Without giving away too much, Ben does lose it a bit, and there are some deep valleys into which he falls, but Rosenmeyer never loses us. He never crosses over into a place where we stop and say, “Okay, for cryin’ out loud, we get it.”

His grief is not just about losing his wife, but also about the slow understanding of what his marriage was. There’s a complexity to that which Rosenmeyer nails. His grief is universal. We all feel it and we understand it because he sees how bad it’s become and he is willing to do anything, literally anything, to relieve it. Those moments when he stops to explain to his sister and her boyfriend (Lucy DeVito and Nican Robinson, respectively) what he’s doing and why, are some of the strongest in the film.

But that willingness to go far beyond any preconceived boundaries to get to a place of understanding and calm is also universal and relatable, and it makes us want to hug him. For an actor playing grief, that’s pretty much the goal.

The Career of Grant Rosenmeyer

Grant Rosenmeyer first showed up on screen in The Royal Tenenbaums as one of Ben Stiller’s tracksuit-wearing sons, and he has grown up in front of us, just as Jonas has. But that’s about where the similarities end. 

Jonas is a rock star and a teen idol. Rosenmeyer is, well, neither of those things. He’s almost a throwback, a leading actor in a character actor’s body. Kind of short, round face, not exactly sporting a six-pack of abs. He’s not going to be mistaken for Brad Pitt, but then again, most actors don’t, and that’s why they’re employed.

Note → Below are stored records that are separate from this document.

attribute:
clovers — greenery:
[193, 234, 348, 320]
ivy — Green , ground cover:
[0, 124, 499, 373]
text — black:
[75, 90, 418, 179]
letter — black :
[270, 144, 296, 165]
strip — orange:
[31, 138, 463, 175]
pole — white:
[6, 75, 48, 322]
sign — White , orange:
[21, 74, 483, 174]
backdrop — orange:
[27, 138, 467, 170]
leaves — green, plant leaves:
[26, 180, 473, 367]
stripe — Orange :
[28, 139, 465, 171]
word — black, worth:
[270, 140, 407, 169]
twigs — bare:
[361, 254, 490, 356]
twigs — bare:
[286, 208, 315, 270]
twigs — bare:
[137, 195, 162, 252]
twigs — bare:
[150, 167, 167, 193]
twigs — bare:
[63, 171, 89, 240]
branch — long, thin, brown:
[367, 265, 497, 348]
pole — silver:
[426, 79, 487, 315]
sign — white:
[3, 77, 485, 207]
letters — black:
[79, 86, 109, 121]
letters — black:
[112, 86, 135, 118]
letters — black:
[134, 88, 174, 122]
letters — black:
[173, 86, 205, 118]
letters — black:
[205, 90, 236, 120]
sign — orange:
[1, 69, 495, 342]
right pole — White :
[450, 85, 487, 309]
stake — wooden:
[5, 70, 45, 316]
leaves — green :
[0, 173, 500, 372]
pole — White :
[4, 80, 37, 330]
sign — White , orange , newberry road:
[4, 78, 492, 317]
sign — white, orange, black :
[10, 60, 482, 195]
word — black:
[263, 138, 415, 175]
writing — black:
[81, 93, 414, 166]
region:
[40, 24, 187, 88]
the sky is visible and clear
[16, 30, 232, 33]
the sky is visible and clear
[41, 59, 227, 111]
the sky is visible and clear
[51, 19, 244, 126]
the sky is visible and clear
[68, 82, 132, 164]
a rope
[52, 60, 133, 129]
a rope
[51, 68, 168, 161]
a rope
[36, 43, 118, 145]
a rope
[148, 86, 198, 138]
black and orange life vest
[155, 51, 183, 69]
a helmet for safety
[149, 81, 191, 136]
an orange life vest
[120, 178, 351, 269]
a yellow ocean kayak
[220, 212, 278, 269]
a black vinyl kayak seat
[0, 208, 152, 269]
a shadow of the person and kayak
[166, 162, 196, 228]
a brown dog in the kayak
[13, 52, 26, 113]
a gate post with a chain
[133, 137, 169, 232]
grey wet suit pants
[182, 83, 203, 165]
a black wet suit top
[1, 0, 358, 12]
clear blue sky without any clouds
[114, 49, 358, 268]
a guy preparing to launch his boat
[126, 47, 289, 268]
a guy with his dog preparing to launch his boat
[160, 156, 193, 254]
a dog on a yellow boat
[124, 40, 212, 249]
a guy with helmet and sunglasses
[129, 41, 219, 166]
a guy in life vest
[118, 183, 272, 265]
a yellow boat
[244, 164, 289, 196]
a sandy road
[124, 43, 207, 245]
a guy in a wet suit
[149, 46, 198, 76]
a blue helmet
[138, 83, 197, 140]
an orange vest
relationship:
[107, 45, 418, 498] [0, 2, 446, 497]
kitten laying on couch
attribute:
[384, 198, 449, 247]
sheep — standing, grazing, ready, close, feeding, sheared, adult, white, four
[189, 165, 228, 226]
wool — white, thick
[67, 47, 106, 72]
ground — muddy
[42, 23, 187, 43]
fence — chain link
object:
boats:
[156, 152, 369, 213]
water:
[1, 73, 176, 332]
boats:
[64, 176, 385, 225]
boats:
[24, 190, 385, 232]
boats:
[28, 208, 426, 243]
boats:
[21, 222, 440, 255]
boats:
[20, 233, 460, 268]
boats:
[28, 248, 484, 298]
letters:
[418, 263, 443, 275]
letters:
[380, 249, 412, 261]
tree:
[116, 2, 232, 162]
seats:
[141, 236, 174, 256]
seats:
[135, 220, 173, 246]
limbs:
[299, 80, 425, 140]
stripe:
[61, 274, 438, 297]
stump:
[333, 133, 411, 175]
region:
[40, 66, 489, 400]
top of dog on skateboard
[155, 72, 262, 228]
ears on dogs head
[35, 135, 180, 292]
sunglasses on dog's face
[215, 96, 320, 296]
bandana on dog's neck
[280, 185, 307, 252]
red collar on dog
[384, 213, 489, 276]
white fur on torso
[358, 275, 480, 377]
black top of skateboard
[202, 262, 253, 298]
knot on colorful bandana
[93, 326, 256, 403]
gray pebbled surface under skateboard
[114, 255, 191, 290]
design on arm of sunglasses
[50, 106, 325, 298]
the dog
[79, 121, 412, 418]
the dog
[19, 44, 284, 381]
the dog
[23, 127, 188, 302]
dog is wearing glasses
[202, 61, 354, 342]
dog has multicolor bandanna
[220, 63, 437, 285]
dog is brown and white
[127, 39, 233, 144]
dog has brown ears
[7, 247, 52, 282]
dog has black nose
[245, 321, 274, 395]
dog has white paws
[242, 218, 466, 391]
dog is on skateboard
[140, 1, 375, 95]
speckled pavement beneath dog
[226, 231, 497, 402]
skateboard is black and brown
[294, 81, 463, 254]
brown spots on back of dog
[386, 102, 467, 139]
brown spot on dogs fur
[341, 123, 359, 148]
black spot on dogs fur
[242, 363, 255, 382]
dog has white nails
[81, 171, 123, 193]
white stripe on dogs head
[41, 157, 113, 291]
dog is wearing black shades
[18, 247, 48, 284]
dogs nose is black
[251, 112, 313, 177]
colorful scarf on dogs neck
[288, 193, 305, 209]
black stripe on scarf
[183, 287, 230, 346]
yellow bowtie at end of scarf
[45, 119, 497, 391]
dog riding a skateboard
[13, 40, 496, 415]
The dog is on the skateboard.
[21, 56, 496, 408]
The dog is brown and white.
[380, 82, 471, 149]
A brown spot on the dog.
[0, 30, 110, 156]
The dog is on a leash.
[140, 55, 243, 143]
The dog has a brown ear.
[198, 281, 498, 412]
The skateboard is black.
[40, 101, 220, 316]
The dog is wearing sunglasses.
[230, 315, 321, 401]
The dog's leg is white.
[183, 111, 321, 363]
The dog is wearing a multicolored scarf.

We want to see real people up on screen, and that’s Grant Rosenmeyer in the flesh. Hell, he even played a young Tony Shalhoub in a 2005 episode of Monk. Sure, he was 14 years old, but it still takes a certain kind of actor to play that. 

Rosenmeyer has done more with his career than most child actors have. He’s worked steadily for over two decades, with appearances in TV shows like Curb Your Enthusiasm, Blue Bloods, Crazy Ex-Girlfriend and dozens of movies, both features and shorts.

Now, at the age of 33, he has become an interesting leading man. The Secret Art of Human Flight is not his first starring role. That was Come As You Are, a remake of a popular Belgian film, in which he played a disabled man trying to get to a Montreal brothel that caters to people with special needs. It’s a feel-good movie that sometimes verges on schlock, but still comes through and puts a smile on your face.

In Come As You Are, Rosenmeyer plays a wheelchair-bound young man with grace and power, infusing the role with a strength that keeps the audience from ever feeling sorry for him or, here’s that word again, maudlin. It turns out, that might have been the perfect part to get him ready for this one.

Although not everyone will like The Secret Art of Human Flight, but it’s hard not to like Grant Rosenmeyer in it.